A linear homogeneous recurrence relation of order ~d~ with constant coefficients has the seed values ~t_0, t_1, \dots, t_{d-1}~ with further terms defined according to ~t_n = c_1 t_{n-1} + c_2 t_{n-2} + \dots + c_d t_{n-d}~. For example, let ~d = 2~. This means that the first two terms ~t_0~ and ~t_1~ have specified values. Let ~c_1 = c_2 = 1~, then all terms ~t_n~ for ~n > 1~ are defined as ~t_n = t_{n-1} + t_{n-2}~. When ~t_0 = 0~ and ~t_1 = 1~, the sequence begins ~0, 1, 1, 2, 3, 5, 8, \dots~ : the Fibonacci sequence.

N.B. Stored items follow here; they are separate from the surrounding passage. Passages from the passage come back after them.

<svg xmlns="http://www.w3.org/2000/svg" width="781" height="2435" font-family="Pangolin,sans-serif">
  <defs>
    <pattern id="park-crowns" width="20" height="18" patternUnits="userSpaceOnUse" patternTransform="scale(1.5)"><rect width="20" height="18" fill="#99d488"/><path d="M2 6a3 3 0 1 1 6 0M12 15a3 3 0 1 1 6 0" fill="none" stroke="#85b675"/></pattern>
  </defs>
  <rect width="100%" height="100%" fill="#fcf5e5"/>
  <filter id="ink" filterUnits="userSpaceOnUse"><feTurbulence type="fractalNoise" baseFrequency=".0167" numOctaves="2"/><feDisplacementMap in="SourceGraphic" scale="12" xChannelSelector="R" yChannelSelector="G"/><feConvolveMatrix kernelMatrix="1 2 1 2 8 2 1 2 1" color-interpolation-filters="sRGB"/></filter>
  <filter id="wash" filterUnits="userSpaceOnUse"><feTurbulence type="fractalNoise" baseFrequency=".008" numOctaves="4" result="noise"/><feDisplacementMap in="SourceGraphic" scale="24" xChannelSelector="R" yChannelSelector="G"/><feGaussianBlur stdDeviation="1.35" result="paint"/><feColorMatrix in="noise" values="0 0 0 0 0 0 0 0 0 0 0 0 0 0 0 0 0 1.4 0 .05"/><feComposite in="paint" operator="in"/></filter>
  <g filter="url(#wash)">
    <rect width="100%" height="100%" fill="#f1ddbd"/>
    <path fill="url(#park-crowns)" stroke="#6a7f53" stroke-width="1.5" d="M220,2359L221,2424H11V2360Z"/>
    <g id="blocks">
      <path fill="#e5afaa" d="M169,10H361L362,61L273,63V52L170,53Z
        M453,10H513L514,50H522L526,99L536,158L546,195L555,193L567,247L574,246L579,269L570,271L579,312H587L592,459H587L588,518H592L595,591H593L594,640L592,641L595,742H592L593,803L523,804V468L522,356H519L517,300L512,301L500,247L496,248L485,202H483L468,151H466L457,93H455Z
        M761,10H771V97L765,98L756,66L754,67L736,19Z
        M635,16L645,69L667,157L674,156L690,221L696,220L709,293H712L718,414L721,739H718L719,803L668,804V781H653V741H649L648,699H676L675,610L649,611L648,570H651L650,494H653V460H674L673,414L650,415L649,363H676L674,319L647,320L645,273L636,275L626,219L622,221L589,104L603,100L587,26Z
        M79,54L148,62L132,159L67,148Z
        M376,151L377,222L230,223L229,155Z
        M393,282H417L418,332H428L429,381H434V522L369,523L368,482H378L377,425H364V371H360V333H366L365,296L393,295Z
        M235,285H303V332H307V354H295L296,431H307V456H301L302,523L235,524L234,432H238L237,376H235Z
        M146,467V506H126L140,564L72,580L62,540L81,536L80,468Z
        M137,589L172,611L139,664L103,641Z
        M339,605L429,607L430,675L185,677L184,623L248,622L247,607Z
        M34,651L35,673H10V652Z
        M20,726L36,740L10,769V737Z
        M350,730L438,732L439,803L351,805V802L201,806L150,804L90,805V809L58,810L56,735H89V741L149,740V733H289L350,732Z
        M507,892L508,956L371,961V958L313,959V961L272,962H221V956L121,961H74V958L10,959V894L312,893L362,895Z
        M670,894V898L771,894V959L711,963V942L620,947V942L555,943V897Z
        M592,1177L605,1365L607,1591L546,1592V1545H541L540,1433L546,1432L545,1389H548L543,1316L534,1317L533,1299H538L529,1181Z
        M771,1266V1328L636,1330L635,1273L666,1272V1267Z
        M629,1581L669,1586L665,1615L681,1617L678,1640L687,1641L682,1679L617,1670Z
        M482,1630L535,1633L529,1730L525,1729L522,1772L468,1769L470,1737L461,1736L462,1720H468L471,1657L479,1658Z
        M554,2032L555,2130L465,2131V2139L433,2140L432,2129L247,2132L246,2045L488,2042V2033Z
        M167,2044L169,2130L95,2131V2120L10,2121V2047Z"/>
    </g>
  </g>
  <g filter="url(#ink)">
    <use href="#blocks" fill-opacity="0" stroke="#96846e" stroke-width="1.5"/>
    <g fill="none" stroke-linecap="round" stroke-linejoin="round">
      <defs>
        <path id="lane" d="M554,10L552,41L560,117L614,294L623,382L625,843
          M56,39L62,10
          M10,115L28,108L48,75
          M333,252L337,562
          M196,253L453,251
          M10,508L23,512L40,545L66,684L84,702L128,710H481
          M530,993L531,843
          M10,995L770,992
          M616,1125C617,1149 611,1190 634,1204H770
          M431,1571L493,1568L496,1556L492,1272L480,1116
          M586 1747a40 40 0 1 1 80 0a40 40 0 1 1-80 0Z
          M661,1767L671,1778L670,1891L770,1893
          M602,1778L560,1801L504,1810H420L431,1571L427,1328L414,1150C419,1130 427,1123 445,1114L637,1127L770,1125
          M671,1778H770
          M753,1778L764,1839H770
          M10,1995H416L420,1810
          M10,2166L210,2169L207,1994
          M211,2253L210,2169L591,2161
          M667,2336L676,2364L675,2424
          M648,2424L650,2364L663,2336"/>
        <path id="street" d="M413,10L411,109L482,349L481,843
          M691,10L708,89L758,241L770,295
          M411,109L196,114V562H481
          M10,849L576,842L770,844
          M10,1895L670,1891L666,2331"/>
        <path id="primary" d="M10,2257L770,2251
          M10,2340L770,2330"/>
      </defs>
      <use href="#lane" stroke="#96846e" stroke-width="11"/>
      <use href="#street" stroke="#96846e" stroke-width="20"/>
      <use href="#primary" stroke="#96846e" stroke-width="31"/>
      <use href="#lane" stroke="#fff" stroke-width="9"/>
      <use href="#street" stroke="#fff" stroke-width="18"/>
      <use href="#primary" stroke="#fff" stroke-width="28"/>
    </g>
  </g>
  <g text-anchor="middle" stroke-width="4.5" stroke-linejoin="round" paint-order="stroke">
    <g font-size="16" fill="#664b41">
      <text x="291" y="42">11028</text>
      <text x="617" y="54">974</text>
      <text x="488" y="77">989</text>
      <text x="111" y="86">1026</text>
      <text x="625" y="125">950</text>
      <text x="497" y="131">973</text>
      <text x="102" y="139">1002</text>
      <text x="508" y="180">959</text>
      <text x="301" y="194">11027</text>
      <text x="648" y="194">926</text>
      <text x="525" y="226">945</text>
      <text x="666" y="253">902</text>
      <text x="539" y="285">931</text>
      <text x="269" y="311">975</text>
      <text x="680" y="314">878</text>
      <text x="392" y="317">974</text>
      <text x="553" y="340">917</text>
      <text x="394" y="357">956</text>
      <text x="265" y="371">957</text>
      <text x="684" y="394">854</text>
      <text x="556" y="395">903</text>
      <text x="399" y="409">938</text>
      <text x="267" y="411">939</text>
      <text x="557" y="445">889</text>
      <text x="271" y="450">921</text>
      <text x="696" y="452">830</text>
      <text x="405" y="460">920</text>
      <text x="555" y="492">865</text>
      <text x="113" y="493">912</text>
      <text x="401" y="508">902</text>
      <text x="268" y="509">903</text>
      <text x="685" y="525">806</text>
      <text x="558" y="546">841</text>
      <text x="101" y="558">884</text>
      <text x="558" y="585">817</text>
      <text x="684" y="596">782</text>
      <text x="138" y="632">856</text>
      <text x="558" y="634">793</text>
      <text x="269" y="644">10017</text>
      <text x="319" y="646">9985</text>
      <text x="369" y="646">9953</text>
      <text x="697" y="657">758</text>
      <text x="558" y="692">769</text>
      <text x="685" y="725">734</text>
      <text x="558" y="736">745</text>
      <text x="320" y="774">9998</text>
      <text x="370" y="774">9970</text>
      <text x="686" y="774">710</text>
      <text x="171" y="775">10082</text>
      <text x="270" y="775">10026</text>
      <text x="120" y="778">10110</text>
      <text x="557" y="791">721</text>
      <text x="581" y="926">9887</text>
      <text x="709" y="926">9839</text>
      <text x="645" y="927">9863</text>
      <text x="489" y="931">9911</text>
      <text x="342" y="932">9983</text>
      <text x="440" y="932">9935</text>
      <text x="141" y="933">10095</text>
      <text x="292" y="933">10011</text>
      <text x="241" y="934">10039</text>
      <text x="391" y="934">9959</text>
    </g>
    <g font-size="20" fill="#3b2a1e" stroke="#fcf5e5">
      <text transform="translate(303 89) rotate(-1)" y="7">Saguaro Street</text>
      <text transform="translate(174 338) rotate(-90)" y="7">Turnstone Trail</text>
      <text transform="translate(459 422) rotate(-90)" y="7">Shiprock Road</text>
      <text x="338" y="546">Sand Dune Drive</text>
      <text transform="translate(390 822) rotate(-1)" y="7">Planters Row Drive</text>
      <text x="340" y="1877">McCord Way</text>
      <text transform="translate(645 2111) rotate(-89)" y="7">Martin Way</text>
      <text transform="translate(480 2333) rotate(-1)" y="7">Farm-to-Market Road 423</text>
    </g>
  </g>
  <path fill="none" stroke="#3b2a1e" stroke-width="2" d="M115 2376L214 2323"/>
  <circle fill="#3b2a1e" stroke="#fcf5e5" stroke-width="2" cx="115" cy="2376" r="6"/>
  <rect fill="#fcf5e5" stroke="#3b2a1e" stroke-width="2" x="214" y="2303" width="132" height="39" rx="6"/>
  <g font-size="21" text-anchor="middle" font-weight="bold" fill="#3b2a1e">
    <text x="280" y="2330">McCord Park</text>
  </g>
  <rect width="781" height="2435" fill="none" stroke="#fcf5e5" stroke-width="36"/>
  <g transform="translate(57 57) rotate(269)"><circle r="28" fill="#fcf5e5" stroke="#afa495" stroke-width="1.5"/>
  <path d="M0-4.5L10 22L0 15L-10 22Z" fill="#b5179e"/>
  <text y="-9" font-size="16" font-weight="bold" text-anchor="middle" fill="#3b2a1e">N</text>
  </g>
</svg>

Given the values of ~d, t_0, \dots, t_{d-1}~, and ~c_1, \dots, c_d~ and a non-negative integer ~n~, can you determine the term ~t_n~ in this sequence, modulo ~10\,007~?

Input Specification

The first line of input contains two integers separated by a space, ~d~ ~(0 < d \le 50)~ and ~n~ ~(0 \le n < 10^9)~.
Each of the following ~d~ lines contains one integer ~t_i~ ~(-10\,000 < t_i < 10\,000)~. They are given in the order ~t_0, t_1, \dots, t_{d-1}~.
Each of the following ~d~ lines contains one integer ~c_i~ ~(-10\,000 < c_i < 10\,000)~. They are given in the order ~c_1, c_2, \dots, c_d~.

Output Specification

Output a single line containing ~t_n \bmod 10\,007~.
Note that although the mod operator in your language may give negative results, the answer should be a non-negative integer.

Sample Input

2 10
2 1
1 1

Sample Output

123

Explanation

This sequence is defined according to ~t_0 = 2, t_1 = 1~, and ~t_n = t_{n-1} + t_{n-2}~ where ~n > 1~. This is the sequence of so-called Lucas numbers, beginning ~2, 1, 3, 4, 7, 11, 18, 29, 47, 76, 123~. (This question was also used in the PEG short questions homework packages.)